TEXT UNDER STUDY:
Thanks for this PR! I'd like to take a bit of a deeper dive on the issue itself and this PR itself before approving, but preliminarily I don’t have an issue with this.

j-andrews7 commented 3 weeks ago

Went ahead and rebased this to merge into a new v0.4.0 branch since its a bit more of a fundamental change. If we get this rolled in, fix #92, #94, and #90, I'll be pretty happy with it and push a new version to pypi.

seankim658 commented 3 weeks ago

Once this is rolled into the v0.4.0, happy to open a PR for #92. I can also take care of #90.

In building the sphinx docs locally, everything worked fine so not sure without some more info on what is going wrong there to debug.

MATERIAL PROVIDED:
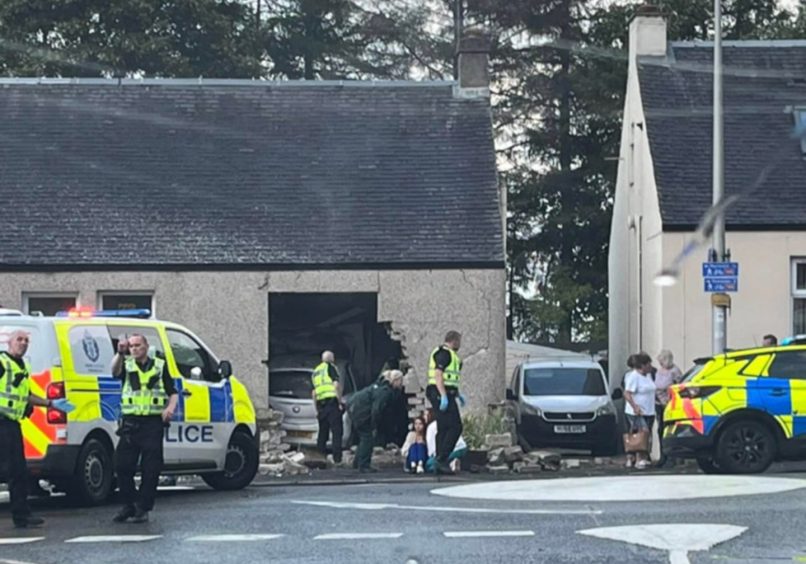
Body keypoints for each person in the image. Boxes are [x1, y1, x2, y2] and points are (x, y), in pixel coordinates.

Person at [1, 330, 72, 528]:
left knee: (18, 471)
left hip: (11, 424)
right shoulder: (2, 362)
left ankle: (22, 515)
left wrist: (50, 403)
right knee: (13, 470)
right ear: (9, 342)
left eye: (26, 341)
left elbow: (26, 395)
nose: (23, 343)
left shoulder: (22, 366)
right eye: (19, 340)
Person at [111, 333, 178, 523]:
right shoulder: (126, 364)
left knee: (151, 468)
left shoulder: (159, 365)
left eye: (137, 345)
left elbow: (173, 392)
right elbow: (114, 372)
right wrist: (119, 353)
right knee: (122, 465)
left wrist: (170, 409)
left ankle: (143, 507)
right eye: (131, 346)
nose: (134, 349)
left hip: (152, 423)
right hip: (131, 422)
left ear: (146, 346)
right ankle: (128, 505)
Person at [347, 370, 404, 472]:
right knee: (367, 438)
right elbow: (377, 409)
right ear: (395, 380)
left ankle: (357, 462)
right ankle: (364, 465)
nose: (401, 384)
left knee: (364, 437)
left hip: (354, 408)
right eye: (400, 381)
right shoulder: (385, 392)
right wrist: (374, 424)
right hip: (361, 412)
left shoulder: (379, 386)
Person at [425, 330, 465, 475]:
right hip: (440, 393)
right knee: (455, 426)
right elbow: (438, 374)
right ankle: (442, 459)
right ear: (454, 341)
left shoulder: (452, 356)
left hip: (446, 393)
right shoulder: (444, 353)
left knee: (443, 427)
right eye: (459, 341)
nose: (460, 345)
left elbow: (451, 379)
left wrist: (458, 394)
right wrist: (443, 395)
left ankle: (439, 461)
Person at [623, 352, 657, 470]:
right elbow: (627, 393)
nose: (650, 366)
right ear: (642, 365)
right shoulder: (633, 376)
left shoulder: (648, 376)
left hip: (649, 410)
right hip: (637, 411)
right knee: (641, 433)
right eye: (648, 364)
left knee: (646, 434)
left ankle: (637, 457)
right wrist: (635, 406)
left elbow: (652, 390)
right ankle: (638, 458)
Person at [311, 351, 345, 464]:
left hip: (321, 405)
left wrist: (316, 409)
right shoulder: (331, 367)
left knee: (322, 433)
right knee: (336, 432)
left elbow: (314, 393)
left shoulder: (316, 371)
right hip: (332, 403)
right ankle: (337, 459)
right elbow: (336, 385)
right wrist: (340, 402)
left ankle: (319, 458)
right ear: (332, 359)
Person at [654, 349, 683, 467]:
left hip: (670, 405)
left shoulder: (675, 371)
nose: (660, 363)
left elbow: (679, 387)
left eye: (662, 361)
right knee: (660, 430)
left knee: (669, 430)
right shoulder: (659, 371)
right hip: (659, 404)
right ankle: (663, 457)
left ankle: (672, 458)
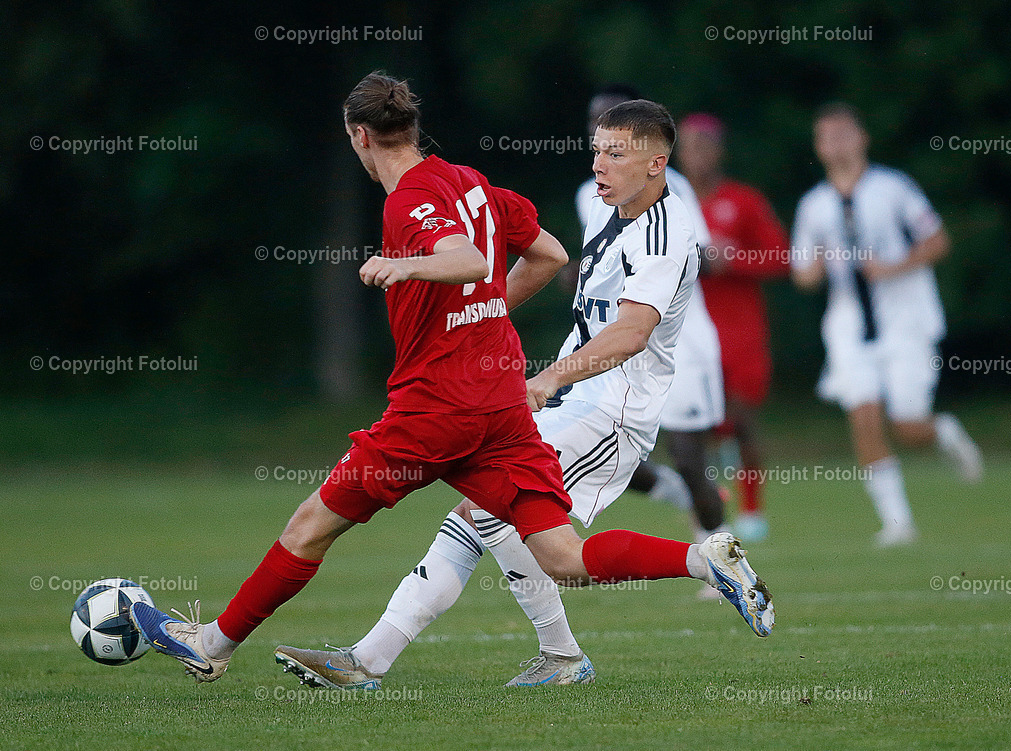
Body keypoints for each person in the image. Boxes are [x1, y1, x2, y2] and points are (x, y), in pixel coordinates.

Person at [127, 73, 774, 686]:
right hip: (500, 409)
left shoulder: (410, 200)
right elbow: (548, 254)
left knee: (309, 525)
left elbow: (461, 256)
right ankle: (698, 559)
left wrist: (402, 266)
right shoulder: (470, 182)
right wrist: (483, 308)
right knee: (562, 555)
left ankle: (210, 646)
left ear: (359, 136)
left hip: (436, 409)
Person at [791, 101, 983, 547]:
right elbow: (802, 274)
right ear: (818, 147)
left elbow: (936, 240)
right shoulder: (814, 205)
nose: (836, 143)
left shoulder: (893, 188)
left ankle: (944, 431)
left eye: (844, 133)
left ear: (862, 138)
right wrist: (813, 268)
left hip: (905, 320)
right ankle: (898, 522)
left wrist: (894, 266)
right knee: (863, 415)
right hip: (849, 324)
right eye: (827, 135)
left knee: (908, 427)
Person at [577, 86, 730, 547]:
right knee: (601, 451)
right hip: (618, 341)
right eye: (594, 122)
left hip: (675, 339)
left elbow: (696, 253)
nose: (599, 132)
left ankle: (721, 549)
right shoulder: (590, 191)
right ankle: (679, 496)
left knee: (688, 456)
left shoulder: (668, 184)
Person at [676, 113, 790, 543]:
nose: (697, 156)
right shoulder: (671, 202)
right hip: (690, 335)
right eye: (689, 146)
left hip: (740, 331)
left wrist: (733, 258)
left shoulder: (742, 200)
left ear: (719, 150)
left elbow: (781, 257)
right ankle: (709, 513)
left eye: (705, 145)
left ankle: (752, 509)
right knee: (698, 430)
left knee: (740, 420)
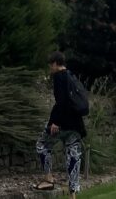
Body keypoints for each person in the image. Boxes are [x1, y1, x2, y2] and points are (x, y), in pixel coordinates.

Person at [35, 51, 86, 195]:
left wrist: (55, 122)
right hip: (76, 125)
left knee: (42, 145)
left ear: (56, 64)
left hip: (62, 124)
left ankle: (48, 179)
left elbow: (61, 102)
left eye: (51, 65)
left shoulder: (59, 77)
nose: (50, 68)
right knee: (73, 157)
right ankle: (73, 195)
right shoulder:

QUESTIONS ON THE MATERIAL:
• A. In the pull request discussion, what kind of branch did j-andrews7 rebase the change to merge into?
• B. Continue the pull request discussion after its final comment.

ANSWERS FOR THIS EXERCISE:
• A. A new v0.4.0 branch.

• B.
seankim658 commented 3 weeks ago

Just tried re-running the test cases locally and they passed. One thing I remember is that over the Summer I noticed that when running inside any type of non-local environment I would get blocked. I know for sure trying to run the login function from inside a docker container gets blocked so wondering if this is a similar issue. I can look into it this week and at the very least, add some interception handling for a more descriptive error message.

j-andrews7 commented 3 weeks ago

I believe the issue in this case is that the repo secrets for actions are blocked as this is being run from a fork, and Github blocks the secrets being exposed or used for security reasons.

Regardless, I am going to merge this for now so we can deal with the other issues.